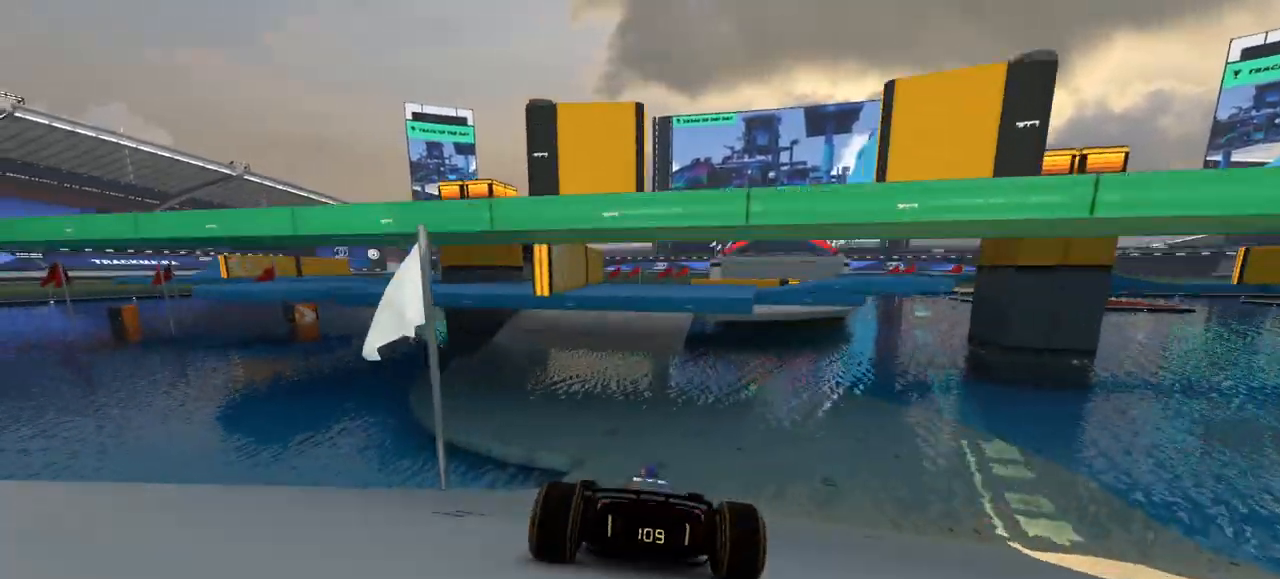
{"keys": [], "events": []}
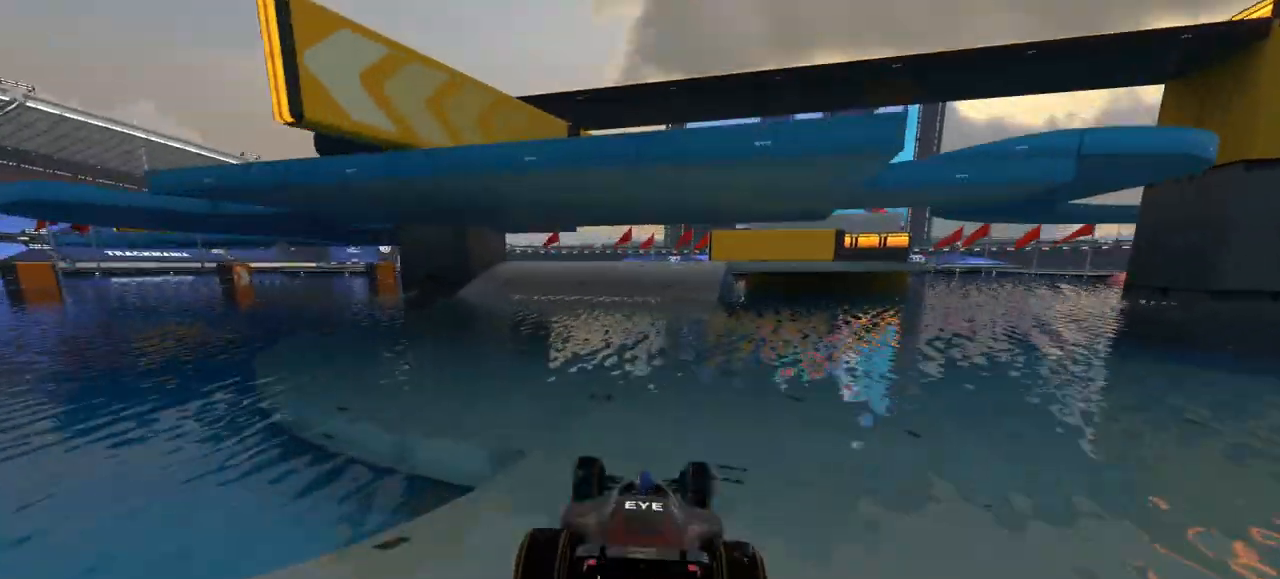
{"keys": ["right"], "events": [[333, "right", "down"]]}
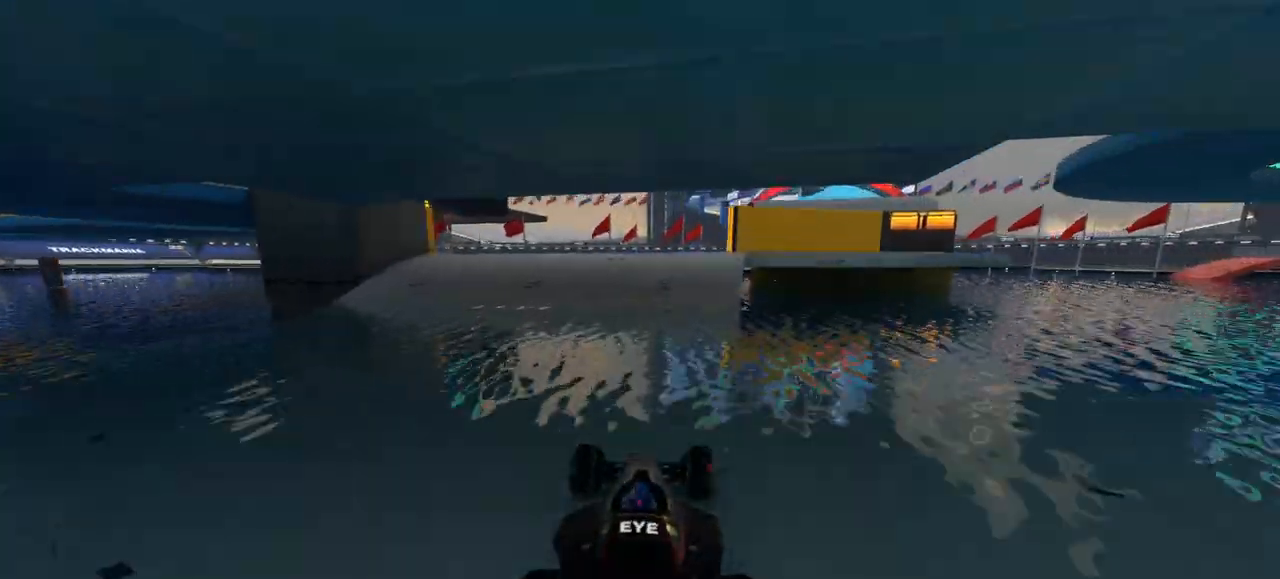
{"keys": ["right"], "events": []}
□ □ □ □ □
What is required: Reproduce the listing in full and exactly, excluding any pictures it holds.

Final answer:
{"keys": [], "events": []}
{"keys": ["right"], "events": [[333, "right", "down"]]}
{"keys": ["right"], "events": []}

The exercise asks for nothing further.